Ma bisogna anche individuare le priorità, solitamente sulla base della “promessa di successo”, e le modalità concrete di conduzione della ricerca e della sperimentazione nel campo della salute. Inoltre, per il Forum per la ricerca biomedica, “punto di assoluta importanza è quello relativo alle politiche di incentivazione dell’innovazione, ed in particolare della ricerca biomedica innovativa, ed alla relativa remunerazione, senza il quale ogni altro sforzo risulterebbe vano”.
In particolare, il Forum per la Ricerca Biomedica propone di vagliare le seguenti significative opzioni:
- la collaborazione tra pubblico e privato, “tema antico, rispetto al quale notevoli passi avanti sono stati fatti nel tempo anche in paesi come l’Italia, tradizionalmente poco inclini a simili collaborazioni. Ma molto ancora resta da fare, rispetto all’ampio possibile panorama delle collaborazioni e alleanze tra industria e accademia in modo particolare”;
- la collaborazione precompetitiva tra aziende, favorita da programmi nazionali ed internazionali;
- la definizione di innovatività nel campo specifico della ricerca biomedica e le modalità della sua misurazione e remunerazione.
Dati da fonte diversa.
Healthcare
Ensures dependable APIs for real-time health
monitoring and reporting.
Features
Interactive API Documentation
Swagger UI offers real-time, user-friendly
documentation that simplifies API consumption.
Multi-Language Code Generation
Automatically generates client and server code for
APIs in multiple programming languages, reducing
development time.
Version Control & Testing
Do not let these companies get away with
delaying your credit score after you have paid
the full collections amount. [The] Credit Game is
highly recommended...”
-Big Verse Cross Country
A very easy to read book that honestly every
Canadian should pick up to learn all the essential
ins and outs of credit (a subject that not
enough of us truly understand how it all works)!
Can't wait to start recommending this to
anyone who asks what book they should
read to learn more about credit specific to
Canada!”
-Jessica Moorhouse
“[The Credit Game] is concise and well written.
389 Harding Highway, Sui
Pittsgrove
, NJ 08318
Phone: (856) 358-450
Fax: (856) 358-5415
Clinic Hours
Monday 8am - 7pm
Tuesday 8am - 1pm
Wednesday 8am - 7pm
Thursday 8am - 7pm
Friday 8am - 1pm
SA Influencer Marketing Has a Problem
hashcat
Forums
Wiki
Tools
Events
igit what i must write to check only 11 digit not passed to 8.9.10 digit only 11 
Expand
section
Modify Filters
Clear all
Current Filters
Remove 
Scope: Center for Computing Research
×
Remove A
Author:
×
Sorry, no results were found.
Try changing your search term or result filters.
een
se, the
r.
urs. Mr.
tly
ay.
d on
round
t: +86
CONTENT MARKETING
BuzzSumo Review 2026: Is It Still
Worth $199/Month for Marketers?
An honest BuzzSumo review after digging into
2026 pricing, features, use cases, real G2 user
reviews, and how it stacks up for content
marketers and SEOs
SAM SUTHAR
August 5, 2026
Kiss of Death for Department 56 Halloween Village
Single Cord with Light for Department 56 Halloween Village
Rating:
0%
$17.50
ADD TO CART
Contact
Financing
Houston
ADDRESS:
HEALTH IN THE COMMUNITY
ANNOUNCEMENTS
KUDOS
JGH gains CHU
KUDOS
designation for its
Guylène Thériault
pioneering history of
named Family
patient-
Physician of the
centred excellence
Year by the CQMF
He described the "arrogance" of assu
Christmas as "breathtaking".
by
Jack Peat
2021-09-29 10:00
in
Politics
C’è un punto, poi, che “appare particolarmente importante tra le proposte da portare avanti per un futuro non immediato”: quello della valutazione congiunta dei costi delle terapie in tutte le loro articolazioni. “Come accade anche in altri comparti e settori, questo ambito di spesa pubblica per le politiche del benessere soffre per la carente integrazione delle informazioni e delle valutazioni sul mix degli strumenti e dei servizi e sull’impatto complessivo del processo terapeutico sul singolo paziente e sulle categorie di pazienti. Questa carente integrazione non permette di valutare ad esempio quali siano i risparmi ottenibili in uno dei segmenti della terapia grazie al potenziamento di una altro segmento. Così non siamo in grado di produrre valutazioni rispetto ai risparmi ottenibili ad esempio nella spesa ospedaliera a seguito dell’investimento in farmaci innovativi”.